Tuesday, December 06, 2022

Jim Stewart RIP

I re-read an amazing book about Stax Records only two years ago and you couldn't have possibly told me that co-founder Jim Stewart was alive at the time, but he was. He died yesterday at 93:

It’s one of the strange twists of history that the greatest, funkiest soul label in the world, one of the most powerful outlets for Black expression, was started by a white hillbilly fiddler named Jim Stewart.

"Soul music would not have been what it was if not for what Jim did and for who he was,” said David Porter, Stax’s Hall of Fame songwriter.

Before long, Carla Thomas would break things wide open as a solo act with her hit “Gee Whiz” — which sold half a million copies — and Rufus Thomas’ “Walking the Dog,” would also chart, and Stax Records (as Satellite was officially renamed in 1961) was off and running.
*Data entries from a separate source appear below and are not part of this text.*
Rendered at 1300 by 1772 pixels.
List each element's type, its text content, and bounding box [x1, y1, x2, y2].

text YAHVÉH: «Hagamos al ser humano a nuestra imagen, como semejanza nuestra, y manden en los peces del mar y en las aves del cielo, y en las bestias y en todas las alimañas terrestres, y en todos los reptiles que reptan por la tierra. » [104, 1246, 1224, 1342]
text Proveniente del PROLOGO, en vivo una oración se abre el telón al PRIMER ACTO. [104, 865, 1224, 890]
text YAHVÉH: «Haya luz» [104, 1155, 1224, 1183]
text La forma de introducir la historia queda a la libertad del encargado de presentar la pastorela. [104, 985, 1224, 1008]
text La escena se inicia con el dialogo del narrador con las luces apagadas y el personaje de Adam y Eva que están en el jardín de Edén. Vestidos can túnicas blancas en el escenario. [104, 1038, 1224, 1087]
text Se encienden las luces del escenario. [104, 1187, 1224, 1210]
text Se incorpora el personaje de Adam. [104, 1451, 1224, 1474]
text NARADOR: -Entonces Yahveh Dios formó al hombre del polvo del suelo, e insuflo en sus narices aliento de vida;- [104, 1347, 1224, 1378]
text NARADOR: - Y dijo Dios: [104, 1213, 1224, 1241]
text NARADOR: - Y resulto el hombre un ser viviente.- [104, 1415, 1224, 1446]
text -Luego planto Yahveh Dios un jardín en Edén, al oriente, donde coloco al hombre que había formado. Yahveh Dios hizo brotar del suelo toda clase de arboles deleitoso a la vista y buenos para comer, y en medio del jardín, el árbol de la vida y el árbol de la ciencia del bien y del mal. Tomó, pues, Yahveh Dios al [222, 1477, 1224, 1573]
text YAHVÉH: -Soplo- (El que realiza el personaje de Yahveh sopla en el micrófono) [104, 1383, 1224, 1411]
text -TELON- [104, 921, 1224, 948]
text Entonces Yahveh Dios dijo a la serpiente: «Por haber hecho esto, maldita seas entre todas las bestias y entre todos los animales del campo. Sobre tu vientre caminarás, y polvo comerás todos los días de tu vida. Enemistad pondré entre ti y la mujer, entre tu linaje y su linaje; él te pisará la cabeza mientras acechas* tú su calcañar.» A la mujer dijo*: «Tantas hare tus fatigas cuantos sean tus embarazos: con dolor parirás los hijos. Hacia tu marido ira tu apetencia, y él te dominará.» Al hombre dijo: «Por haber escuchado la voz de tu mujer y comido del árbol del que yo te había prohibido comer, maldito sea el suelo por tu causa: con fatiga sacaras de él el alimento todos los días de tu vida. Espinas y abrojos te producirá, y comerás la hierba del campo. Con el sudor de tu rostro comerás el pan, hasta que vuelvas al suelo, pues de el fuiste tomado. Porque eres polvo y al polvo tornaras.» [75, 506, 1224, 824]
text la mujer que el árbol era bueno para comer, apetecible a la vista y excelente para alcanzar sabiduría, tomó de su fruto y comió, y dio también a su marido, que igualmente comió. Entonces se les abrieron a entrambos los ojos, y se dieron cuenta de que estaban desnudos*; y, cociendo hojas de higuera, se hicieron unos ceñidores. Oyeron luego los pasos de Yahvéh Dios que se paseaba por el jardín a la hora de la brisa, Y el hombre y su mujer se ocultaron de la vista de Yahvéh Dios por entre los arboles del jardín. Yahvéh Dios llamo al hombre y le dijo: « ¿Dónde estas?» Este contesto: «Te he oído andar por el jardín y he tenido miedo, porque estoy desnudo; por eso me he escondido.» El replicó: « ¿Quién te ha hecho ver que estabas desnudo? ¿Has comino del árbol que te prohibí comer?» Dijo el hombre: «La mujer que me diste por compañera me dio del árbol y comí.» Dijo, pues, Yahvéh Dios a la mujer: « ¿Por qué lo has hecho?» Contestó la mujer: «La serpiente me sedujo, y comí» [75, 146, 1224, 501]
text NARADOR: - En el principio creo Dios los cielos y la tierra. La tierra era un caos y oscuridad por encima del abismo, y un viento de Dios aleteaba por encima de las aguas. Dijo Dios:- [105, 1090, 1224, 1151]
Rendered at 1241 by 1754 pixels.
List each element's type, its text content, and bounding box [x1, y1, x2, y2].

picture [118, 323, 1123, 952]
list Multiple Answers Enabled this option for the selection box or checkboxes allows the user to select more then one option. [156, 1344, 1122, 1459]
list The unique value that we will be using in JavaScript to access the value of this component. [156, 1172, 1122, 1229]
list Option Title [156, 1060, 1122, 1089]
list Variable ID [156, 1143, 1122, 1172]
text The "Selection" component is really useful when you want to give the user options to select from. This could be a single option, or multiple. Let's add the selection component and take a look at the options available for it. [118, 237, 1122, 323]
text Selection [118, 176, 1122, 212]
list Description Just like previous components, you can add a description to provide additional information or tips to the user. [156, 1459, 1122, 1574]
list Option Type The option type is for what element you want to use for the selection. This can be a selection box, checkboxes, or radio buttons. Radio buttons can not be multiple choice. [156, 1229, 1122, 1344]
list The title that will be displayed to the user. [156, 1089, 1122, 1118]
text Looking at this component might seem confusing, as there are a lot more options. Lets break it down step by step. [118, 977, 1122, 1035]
Soon, other chart hits would follow, including the Mar-Keys’ “Last Night” and Booker T. & the MG's' “Green Onions,” as well as the arrival of Georgia singer Otis Redding.

It's a bummer he died right before the (hopefully still happening?) HBO docuseries coming out soon about Stax.

(Side note - Bob Mehr is one of my favorite rock writers - he wrote the impossibly exhaustive and thoroughly depressing definitive Replacements bio - so I have no idea why he seems obsessed with inserting "Hall of Famer" wherever it's applicable as if anyone gives a shit about that?)